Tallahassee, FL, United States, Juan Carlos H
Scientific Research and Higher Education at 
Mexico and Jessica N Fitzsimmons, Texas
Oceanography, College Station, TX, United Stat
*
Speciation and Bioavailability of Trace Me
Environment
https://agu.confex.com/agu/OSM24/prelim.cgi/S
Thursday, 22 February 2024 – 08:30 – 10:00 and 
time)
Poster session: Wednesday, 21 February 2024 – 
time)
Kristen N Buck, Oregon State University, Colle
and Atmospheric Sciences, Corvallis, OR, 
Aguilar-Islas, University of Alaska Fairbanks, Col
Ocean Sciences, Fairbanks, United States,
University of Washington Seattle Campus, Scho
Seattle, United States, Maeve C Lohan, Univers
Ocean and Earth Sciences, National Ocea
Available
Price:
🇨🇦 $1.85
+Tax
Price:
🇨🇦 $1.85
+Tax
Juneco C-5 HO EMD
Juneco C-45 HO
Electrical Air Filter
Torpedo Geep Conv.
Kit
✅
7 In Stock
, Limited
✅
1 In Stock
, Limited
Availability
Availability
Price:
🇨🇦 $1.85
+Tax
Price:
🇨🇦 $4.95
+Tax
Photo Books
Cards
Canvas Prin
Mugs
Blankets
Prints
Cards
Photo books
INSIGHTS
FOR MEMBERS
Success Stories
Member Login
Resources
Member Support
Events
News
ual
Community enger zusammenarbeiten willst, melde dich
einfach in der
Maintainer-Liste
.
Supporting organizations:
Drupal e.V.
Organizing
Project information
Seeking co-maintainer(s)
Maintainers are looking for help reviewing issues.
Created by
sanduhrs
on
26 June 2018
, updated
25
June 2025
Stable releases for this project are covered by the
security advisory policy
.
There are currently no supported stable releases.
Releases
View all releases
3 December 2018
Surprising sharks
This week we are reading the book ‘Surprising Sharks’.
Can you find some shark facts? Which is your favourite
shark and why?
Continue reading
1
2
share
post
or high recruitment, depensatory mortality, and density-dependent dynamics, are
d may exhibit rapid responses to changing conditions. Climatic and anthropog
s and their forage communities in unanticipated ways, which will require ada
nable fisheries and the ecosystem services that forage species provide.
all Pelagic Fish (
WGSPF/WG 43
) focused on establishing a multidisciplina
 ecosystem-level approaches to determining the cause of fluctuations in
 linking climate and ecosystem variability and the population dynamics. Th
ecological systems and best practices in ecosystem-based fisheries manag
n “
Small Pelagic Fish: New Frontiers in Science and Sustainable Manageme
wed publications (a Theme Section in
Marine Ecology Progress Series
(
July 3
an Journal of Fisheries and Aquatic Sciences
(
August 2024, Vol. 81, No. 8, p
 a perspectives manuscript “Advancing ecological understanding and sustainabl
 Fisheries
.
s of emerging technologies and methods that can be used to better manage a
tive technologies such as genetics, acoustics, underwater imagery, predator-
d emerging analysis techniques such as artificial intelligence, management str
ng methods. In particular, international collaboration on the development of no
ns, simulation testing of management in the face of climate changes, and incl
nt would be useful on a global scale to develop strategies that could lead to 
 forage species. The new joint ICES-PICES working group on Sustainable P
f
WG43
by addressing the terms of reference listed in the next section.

^^^^^^^^^^^^^^^^

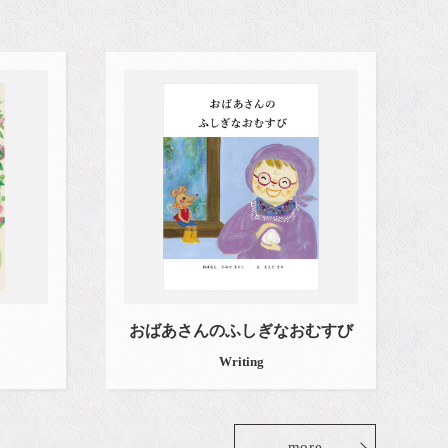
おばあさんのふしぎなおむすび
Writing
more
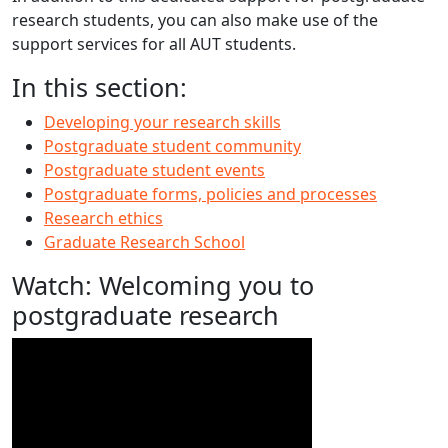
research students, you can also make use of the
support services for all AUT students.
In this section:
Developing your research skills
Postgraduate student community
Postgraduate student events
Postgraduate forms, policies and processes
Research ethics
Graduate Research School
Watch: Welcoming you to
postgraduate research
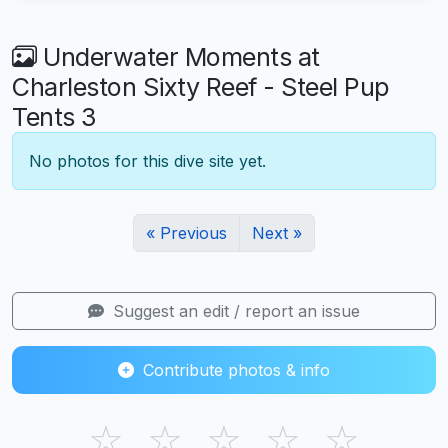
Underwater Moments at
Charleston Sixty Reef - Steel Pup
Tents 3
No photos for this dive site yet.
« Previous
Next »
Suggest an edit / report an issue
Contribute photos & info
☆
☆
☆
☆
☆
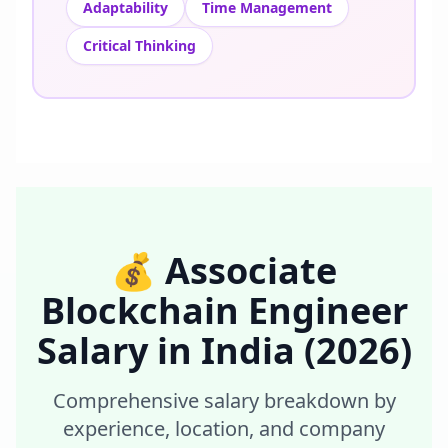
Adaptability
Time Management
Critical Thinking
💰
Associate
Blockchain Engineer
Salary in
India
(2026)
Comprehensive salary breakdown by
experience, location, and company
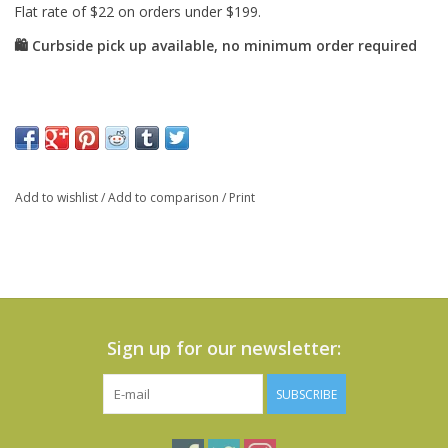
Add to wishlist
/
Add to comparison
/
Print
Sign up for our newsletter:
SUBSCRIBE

^^^^^^^^^^^^^^^^

TASK OBJECTIVE.
Reproduce the rows from the line with "Tallahassee, FL, United States, Juan Carlos H" up to and including the line with "d may exhibit", substituting "On Hand" for every "In Stock" and leaving all else unchanged.

OUTPUT OF THE EXERCISE.
Tallahassee, FL, United States, Juan Carlos H
Scientific Research and Higher Education at 
Mexico and Jessica N Fitzsimmons, Texas
Oceanography, College Station, TX, United Stat
*
Speciation and Bioavailability of Trace Me
Environment
https://agu.confex.com/agu/OSM24/prelim.cgi/S
Thursday, 22 February 2024 – 08:30 – 10:00 and 
time)
Poster session: Wednesday, 21 February 2024 – 
time)
Kristen N Buck, Oregon State University, Colle
and Atmospheric Sciences, Corvallis, OR, 
Aguilar-Islas, University of Alaska Fairbanks, Col
Ocean Sciences, Fairbanks, United States,
University of Washington Seattle Campus, Scho
Seattle, United States, Maeve C Lohan, Univers
Ocean and Earth Sciences, National Ocea
Available
Price:
🇨🇦 $1.85
+Tax
Price:
🇨🇦 $1.85
+Tax
Juneco C-5 HO EMD
Juneco C-45 HO
Electrical Air Filter
Torpedo Geep Conv.
Kit
✅
7 On Hand
, Limited
✅
1 On Hand
, Limited
Availability
Availability
Price:
🇨🇦 $1.85
+Tax
Price:
🇨🇦 $4.95
+Tax
Photo Books
Cards
Canvas Prin
Mugs
Blankets
Prints
Cards
Photo books
INSIGHTS
FOR MEMBERS
Success Stories
Member Login
Resources
Member Support
Events
News
ual
Community enger zusammenarbeiten willst, melde dich
einfach in der
Maintainer-Liste
.
Supporting organizations:
Drupal e.V.
Organizing
Project information
Seeking co-maintainer(s)
Maintainers are looking for help reviewing issues.
Created by
sanduhrs
on
26 June 2018
, updated
25
June 2025
Stable releases for this project are covered by the
security advisory policy
.
There are currently no supported stable releases.
Releases
View all releases
3 December 2018
Surprising sharks
This week we are reading the book ‘Surprising Sharks’.
Can you find some shark facts? Which is your favourite
shark and why?
Continue reading
1
2
share
post
or high recruitment, depensatory mortality, and density-dependent dynamics, are
d may exhibit rapid responses to changing conditions. Climatic and anthropog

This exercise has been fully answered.